Young Smokers Looking To Quit ‘Need More Help’

Scarlett Chiang – SCMP
Updated on Feb 22, 2008

The smoking ban has been effective in encouraging young smokers to quit, a survey has found, but there were not enough avenues for them to seek help. A University of Hong Kong survey found that more people called its hotline enquiring about quitting after a ban came into force in most public indoor areas on January 1 last year.

The university’s Youth Quitline for people aged 12 to 25 said it recorded a 60 per cent increase in calls from smokers after the ban.

In the first nine months of 2006 there were 179 calls, compared with 214 in the same period last year.

Calls from non-smoking parents seeking advice on how they could help their teenagers quit increased 45 per cent from 69 in the first nine months of 2006 to 100 in the same period last year.

Among the calls received since January 1 last year, 50 per cent of callers said they had more motivation to quit since the ban came into force, and 40 per cent said they received more encouragement to quit from their friends and family.

Sophia Chan Siu-chee, head of the university’s nursing studies department, said the figures showed there had been a sharp increase in the number of young smokers seeking to quit in the first few months after the legislation was introduced, and the government should do more to encourage people to quit.

She said young smokers needed professional support to help them quit and the university’s hotline was the only one available for teenagers.

“The government should help smokers,” Professor Chan said. “If there is a smoking ban for the public to protect them from second-hand smoke, there should also be some ways to help smokers quit.”

She said the government had provided a one-off HK$300,000 subsidy in 2005 from the Health Care Promotion Fund.
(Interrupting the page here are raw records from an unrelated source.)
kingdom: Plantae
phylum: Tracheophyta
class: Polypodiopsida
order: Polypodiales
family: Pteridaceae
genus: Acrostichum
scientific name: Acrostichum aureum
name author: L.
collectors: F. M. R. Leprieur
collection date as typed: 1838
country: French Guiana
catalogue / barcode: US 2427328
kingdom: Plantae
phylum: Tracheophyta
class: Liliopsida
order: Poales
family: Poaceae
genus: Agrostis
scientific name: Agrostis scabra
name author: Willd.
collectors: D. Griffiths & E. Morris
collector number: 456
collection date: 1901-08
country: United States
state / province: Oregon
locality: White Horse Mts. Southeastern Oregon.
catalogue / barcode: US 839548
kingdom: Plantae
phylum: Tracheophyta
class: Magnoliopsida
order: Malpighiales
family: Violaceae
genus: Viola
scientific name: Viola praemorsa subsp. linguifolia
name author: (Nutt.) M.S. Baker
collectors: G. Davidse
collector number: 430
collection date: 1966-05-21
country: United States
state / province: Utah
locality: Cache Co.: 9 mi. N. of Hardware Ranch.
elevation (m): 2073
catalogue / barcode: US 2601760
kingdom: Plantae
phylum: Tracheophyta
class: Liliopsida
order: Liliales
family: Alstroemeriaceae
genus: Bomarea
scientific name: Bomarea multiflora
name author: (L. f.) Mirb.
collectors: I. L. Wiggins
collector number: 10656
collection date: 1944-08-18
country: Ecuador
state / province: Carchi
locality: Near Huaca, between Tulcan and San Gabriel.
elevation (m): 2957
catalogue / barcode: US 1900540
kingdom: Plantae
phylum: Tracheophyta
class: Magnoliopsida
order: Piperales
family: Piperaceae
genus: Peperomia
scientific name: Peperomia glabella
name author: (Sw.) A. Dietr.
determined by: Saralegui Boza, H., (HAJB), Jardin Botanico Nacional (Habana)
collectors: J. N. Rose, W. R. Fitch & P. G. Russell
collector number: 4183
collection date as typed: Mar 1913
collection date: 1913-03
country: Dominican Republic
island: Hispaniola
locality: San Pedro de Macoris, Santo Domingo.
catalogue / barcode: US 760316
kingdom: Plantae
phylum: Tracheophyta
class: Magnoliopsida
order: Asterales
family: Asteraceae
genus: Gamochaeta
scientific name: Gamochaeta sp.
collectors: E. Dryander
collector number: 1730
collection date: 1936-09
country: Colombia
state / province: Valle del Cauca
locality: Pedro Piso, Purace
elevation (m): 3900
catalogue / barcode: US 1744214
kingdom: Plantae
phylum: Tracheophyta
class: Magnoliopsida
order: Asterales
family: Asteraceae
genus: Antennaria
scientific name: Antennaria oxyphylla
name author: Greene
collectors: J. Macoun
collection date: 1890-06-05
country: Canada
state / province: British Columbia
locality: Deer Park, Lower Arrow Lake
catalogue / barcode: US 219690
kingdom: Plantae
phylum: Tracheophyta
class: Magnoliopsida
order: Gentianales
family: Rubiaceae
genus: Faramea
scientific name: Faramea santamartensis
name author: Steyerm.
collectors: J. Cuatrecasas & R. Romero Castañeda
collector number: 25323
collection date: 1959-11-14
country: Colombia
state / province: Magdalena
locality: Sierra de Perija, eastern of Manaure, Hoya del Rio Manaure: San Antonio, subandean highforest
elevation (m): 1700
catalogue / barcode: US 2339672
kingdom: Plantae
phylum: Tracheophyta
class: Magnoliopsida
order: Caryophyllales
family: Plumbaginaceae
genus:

The hotline needs funding to continue its services.

“If we want to continue to help teenage smokers, we need more help, especially from the government,” she said. The university said there were 15,700 daily smokers aged 15 to 19 in the city.

An anti-smoking organisation also urged the government to raise the tobacco tax every year by about 15 per cent to encourage people to quit.

Hong Kong Council on Smoking and Health chairman Homer Tso Wei-kwok said he hoped the government could either raise the tobacco tax every year or make a one-off increase of 40 per cent to 50 per cent in the budget on Wednesday.

“The tobacco tax should be about two-thirds more than the retail price of a packet of cigarettes to deter people from smoking,” Dr Tso said.

He also complained that the government had no measures to encourage young people to quit.

A Health Department spokeswoman said the government had encouraged smokers to quit through legislation, education and tobacco tax. She added that the department had set up a clinic and a hotline for people who wanted to quit.